-- Material for the task follows --
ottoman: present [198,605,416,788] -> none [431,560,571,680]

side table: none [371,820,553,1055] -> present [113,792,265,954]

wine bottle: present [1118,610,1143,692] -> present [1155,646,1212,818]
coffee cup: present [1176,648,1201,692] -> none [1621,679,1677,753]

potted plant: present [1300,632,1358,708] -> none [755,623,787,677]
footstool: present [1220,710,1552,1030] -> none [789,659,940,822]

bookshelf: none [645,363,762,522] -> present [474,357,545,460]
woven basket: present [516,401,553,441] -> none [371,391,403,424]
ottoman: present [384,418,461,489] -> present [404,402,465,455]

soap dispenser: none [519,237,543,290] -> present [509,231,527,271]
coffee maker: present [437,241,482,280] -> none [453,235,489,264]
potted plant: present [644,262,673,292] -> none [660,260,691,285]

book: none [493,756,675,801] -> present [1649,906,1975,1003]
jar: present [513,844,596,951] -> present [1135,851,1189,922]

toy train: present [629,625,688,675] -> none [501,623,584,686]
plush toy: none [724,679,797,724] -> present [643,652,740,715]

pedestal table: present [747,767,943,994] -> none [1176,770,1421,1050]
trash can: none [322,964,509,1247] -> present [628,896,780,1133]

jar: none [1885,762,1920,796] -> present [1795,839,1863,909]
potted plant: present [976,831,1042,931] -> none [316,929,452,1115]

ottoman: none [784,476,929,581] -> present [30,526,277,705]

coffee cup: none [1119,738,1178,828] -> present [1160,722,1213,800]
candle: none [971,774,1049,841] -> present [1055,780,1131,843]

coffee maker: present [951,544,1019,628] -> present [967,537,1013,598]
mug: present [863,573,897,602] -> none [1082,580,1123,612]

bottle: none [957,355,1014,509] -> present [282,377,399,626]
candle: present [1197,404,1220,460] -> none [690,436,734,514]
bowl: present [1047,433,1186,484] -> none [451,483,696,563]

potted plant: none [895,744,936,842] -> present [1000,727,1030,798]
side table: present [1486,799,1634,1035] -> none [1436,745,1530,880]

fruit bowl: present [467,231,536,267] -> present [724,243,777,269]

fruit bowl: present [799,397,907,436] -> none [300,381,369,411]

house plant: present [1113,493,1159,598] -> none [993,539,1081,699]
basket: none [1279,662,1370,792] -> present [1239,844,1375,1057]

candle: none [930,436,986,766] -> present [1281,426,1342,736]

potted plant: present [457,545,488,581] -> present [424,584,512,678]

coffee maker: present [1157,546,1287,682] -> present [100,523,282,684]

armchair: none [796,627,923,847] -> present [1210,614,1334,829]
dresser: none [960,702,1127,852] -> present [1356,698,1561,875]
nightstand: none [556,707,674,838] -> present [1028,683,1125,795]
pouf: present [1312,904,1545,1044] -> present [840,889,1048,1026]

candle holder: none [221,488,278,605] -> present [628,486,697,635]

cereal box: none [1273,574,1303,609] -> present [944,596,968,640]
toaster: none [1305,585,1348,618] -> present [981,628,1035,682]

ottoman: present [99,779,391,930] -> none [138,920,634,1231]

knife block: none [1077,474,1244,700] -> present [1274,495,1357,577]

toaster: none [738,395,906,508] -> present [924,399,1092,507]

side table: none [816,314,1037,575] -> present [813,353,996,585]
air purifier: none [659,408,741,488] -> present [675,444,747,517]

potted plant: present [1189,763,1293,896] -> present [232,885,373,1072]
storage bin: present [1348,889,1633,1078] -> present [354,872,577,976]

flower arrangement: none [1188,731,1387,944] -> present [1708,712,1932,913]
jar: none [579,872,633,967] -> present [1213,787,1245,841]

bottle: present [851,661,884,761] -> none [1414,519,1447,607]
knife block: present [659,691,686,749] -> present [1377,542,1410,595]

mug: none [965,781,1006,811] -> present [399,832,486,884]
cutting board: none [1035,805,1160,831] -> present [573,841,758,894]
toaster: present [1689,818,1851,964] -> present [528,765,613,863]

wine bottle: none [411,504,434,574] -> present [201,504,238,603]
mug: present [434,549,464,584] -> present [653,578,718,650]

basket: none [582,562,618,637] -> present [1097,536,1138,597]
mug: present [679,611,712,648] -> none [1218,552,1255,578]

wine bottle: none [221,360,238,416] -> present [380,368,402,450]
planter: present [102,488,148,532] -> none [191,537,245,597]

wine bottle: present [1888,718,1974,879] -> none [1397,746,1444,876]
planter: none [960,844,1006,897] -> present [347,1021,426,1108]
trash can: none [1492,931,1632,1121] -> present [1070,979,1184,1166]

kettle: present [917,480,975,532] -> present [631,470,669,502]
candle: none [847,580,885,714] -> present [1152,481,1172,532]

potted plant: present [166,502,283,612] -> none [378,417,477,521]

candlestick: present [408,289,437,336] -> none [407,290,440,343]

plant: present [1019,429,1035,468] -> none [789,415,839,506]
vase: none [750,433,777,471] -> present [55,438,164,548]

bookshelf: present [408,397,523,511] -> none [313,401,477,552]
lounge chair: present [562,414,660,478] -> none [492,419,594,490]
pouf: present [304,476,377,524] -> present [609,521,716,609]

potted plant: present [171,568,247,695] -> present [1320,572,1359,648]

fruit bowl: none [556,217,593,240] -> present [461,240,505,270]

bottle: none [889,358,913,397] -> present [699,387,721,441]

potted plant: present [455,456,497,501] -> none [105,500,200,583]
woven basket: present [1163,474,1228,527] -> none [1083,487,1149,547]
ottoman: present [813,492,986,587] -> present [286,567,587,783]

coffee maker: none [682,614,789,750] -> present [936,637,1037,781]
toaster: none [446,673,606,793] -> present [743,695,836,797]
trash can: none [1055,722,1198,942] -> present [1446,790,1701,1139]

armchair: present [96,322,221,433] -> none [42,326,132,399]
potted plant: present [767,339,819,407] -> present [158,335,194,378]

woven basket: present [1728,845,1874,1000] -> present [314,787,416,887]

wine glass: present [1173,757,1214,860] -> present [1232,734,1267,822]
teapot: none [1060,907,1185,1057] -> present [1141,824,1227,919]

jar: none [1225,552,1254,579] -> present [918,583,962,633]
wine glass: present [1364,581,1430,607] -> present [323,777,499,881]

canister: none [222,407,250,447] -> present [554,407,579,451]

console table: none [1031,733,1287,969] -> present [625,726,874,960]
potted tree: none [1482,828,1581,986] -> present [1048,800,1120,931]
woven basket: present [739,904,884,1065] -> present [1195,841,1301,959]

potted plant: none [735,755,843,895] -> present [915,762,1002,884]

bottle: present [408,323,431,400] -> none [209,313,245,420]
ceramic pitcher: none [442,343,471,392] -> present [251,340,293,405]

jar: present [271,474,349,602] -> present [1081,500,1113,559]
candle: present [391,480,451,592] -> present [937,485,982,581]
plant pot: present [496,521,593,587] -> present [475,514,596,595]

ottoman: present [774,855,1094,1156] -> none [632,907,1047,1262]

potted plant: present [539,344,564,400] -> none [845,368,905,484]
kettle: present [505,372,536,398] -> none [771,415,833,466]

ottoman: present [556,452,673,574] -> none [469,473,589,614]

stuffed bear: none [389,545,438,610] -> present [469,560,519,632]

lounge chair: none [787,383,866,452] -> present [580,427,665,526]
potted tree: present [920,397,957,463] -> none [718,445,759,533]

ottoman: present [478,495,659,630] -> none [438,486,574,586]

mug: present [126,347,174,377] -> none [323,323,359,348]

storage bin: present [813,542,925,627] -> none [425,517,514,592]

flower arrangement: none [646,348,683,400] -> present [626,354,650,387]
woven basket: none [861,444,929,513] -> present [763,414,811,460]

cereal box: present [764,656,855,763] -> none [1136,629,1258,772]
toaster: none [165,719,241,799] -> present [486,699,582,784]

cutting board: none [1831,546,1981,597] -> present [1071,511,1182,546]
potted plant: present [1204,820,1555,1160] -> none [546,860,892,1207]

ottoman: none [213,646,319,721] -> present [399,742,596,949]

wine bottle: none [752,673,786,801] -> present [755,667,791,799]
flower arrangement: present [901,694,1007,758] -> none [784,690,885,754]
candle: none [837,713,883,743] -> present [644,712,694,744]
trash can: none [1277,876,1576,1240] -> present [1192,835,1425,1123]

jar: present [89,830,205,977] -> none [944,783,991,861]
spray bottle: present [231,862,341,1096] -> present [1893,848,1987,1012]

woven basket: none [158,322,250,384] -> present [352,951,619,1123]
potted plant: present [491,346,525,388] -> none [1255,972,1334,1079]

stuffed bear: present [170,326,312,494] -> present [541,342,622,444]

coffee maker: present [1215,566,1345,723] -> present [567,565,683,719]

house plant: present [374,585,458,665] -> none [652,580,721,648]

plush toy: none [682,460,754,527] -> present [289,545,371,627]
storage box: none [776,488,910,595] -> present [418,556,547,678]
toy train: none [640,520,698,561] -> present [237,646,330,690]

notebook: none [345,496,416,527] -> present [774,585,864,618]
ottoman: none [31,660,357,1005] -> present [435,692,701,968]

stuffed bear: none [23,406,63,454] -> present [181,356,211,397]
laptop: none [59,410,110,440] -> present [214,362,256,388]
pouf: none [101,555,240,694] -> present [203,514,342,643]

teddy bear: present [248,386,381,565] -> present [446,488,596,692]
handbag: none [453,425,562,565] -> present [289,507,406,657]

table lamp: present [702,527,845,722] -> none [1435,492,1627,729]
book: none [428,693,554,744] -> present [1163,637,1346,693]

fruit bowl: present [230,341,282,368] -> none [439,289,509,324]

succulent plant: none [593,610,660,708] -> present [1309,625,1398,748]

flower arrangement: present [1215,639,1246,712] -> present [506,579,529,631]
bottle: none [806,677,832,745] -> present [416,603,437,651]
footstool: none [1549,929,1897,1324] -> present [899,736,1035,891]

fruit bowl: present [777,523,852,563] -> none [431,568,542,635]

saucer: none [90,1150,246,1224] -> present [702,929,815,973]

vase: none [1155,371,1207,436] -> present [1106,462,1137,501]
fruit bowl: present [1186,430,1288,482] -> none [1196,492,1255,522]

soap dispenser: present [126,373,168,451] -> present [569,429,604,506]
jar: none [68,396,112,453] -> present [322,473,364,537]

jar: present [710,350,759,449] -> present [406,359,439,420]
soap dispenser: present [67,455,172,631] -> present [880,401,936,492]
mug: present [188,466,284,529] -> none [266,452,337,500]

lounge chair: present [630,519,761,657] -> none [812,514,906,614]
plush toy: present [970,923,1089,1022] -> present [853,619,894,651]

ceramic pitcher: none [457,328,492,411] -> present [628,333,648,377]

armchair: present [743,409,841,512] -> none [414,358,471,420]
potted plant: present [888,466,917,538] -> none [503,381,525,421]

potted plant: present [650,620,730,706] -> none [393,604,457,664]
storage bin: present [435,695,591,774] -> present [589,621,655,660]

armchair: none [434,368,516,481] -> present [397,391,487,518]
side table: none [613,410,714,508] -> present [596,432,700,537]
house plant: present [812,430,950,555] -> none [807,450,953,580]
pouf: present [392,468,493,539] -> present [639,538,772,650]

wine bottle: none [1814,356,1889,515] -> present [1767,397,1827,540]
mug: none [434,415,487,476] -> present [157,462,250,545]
-- Material for the task concluded --
- [Task description]: Of the entries above, repeat exactly the lines between the line with "vase: none [750,433,777,471]" and the line with "ottoman: present [813,492,986,587]", inclusive, and no others.

- [Answer area]:
vase: none [750,433,777,471] -> present [55,438,164,548]

bookshelf: present [408,397,523,511] -> none [313,401,477,552]
lounge chair: present [562,414,660,478] -> none [492,419,594,490]
pouf: present [304,476,377,524] -> present [609,521,716,609]

potted plant: present [171,568,247,695] -> present [1320,572,1359,648]

fruit bowl: none [556,217,593,240] -> present [461,240,505,270]

bottle: none [889,358,913,397] -> present [699,387,721,441]

potted plant: present [455,456,497,501] -> none [105,500,200,583]
woven basket: present [1163,474,1228,527] -> none [1083,487,1149,547]
ottoman: present [813,492,986,587] -> present [286,567,587,783]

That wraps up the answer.